IPC TPK Panjang Perbesar Kapasitas Bongkar Muat Dukung Arus Logistik
IPC TPK Panjang Perbesar Kapasitas Bongkar Muat Dukung Arus Logistik

IPC TPK Panjang Perbesar Kapasitas Bongkar Muat Dukung Arus Logistik

LintasWarganet.com – 16 Mei 2026 | PT Pelabuhan Indonesia (Persero) atau Pelindo Group melalui anak perusahaannya, IPC Terminal Petikemas (IPC TPK) Area Panjang, mengumumkan rencana perluasan fasilitas bongkar muat yang dijadwalkan selesai pada akhir 2026. Peningkatan ini mencakup penambahan dua dermaga berukuran 400 meter, pemasangan 12 crane tipe gantry berkapasitas 45 ton, serta pembangunan area penyimpanan kontainer seluas 200.000 meter persegi.

Dengan tambahan infrastruktur tersebut, kapasitas penanganan IPC TPK Panjang diproyeksikan naik dari 1,2 juta TEU menjadi sekitar 2,0 juta TEU per tahun, menambah kemampuan terminal dalam mengakomodasi pertumbuhan arus barang domestik maupun internasional. Peningkatan kapasitas ini sejalan dengan upaya pemerintah memperkuat jaringan logistik nasional guna mengurangi biaya transportasi dan mempercepat distribusi barang.
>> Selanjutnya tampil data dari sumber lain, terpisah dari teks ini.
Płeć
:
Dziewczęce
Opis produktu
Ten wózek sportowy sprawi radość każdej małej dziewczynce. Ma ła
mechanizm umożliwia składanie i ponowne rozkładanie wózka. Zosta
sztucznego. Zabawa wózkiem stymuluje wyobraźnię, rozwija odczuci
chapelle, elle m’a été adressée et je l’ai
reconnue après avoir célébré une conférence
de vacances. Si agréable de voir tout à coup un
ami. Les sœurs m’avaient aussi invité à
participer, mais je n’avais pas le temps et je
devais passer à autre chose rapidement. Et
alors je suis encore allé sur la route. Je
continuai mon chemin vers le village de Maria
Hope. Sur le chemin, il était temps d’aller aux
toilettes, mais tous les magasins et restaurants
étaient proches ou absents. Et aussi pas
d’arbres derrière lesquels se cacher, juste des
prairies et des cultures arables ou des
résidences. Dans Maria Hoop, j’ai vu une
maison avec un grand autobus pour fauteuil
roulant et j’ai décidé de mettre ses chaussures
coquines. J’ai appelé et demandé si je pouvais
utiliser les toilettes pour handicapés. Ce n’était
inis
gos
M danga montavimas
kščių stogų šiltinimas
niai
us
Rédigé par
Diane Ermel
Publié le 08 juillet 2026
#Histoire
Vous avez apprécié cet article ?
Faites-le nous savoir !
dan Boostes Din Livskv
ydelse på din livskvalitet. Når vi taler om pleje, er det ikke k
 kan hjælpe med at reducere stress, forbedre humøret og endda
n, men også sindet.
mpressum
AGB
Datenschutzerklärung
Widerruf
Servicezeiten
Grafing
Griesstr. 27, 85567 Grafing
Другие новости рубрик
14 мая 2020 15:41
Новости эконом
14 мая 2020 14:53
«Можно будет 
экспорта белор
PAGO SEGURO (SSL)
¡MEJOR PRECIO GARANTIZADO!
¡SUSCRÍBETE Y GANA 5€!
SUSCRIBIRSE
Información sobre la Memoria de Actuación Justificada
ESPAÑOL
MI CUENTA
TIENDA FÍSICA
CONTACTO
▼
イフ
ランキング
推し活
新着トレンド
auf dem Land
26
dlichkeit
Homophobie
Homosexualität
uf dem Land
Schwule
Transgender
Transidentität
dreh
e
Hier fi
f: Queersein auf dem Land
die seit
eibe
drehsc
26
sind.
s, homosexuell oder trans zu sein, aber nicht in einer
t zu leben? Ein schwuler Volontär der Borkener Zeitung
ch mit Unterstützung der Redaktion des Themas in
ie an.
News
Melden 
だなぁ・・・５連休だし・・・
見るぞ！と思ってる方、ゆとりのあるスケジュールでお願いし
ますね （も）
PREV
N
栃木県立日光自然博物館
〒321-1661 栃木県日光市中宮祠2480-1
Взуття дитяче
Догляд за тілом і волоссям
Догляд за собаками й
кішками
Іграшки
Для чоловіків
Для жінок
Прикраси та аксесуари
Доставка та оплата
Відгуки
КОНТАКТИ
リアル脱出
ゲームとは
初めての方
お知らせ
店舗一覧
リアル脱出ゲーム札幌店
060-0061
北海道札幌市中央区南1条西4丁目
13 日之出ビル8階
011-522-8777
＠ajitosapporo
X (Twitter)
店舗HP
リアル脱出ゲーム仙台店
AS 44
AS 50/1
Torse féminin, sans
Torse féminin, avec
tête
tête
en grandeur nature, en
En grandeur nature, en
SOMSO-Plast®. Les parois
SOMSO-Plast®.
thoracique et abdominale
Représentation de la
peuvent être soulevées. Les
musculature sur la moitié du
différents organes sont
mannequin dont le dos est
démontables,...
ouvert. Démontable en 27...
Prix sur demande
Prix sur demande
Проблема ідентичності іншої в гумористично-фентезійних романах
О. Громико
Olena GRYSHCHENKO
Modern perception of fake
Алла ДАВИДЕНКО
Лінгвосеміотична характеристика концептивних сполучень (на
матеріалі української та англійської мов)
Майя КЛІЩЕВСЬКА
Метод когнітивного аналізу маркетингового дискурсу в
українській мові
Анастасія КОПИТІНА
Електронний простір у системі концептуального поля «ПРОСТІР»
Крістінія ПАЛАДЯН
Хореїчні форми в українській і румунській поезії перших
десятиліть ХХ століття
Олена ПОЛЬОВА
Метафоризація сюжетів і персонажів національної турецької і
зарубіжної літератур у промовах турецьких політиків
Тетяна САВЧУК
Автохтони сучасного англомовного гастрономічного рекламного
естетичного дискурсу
  • Penambahan dermaga: 2 buah, masing‑masing 400 m.
  • Cranes baru: 12 unit gantry, kapasitas 45 ton.
  • Luas gudang tambahan: 200.000 m², dilengkapi sistem manajemen otomatis.
  • Kapasitas total: naik menjadi 2,0 juta TEU/tahun.
  • Estimasi penciptaan lapangan kerja: sekitar 800 tenaga kerja langsung dan 1.500 tenaga kerja tidak langsung.

Proyek ini dibiayai melalui kombinasi modal internal Pelindo dan fasilitas pinjaman dari lembaga keuangan domestik. Selama fase konstruksi, operasional terminal tetap berjalan dengan penyesuaian jadwal kerja untuk meminimalkan gangguan pada alur logistik. Tim manajemen menargetkan penyelesaian semua pekerjaan pada kuartal keempat 2026, setelah itu terminal akan memasuki tahap operasional penuh dengan sistem otomatisasi yang terintegrasi.

Pengembangan IPC TPK Panjang diharapkan dapat meningkatkan daya saing pelabuhan Indonesia, khususnya dalam penanganan kontainer peti kemas yang menjadi tulang punggung perdagangan barang. Dengan kapasitas yang lebih besar, terminal mampu menampung volume peningkatan ekspor‑impor yang diproyeksikan tumbuh 5‑7 % per tahun hingga 2030.

Selain manfaat ekonomi, proyek ini juga memperhatikan aspek lingkungan dengan penerapan teknologi ramah energi, seperti lampu LED hemat listrik dan sistem pengelolaan limbah yang memenuhi standar internasional.